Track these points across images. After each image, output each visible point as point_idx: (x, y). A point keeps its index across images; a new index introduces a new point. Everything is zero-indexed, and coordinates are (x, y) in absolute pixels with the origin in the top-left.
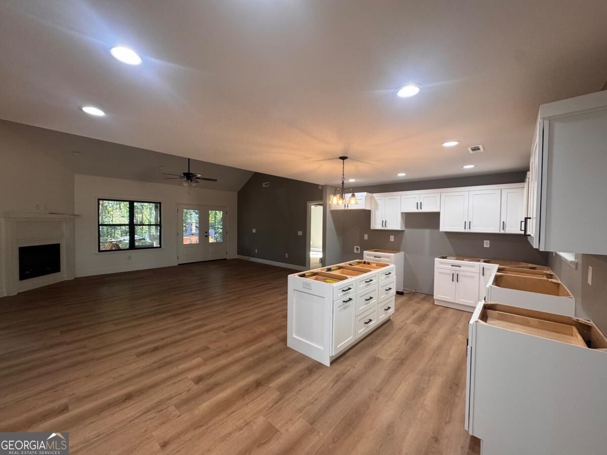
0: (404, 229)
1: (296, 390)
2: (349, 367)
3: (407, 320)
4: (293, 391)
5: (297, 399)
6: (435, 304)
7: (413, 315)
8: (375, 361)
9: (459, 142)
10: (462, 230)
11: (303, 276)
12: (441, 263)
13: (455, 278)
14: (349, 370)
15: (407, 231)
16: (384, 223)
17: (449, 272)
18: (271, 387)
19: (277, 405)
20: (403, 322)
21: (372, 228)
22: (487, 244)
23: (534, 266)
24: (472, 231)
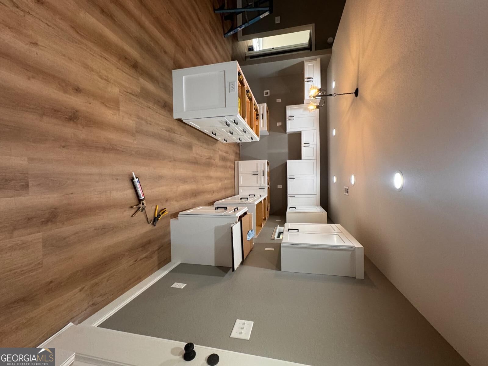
0: (287, 133)
1: (148, 104)
2: (179, 133)
3: (221, 150)
4: (147, 102)
5: (143, 109)
6: (235, 162)
7: (225, 153)
8: (189, 147)
9: (353, 185)
10: (288, 175)
11: (239, 74)
12: (264, 164)
13: (255, 173)
14: (178, 134)
15: (286, 136)
16: (292, 118)
17: (259, 169)
18: (139, 80)
19: (131, 96)
20: (219, 149)
21: (287, 107)
22: (280, 187)
23: (269, 210)
24: (288, 180)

------------------------------------

◆ WHAT YOU SHOULD DO
Transcribe the listing above exactly, leaving every picture out.

◆ ANSWER FOR THIS EXERCISE
Track these points across images. After each image, output each visible point as point_idx: (x, y). A point keeps its index across images; a new index introduces a new point. Everything is zero-indexed, and coordinates are (x, y) in absolute pixels with the origin in the top-left.
0: (404, 229)
1: (296, 390)
2: (349, 367)
3: (407, 320)
4: (293, 391)
5: (297, 399)
6: (435, 304)
7: (413, 315)
8: (375, 361)
9: (459, 142)
10: (462, 230)
11: (303, 276)
12: (441, 263)
13: (455, 278)
14: (349, 370)
15: (407, 231)
16: (384, 223)
17: (449, 272)
18: (271, 387)
19: (277, 405)
20: (403, 322)
21: (372, 228)
22: (487, 244)
23: (534, 266)
24: (472, 231)
0: (287, 133)
1: (148, 104)
2: (179, 133)
3: (221, 150)
4: (147, 102)
5: (143, 109)
6: (235, 162)
7: (225, 153)
8: (189, 147)
9: (353, 185)
10: (288, 175)
11: (239, 74)
12: (264, 164)
13: (255, 173)
14: (178, 134)
15: (286, 136)
16: (292, 118)
17: (259, 169)
18: (139, 80)
19: (131, 96)
20: (219, 149)
21: (287, 107)
22: (280, 187)
23: (269, 210)
24: (288, 180)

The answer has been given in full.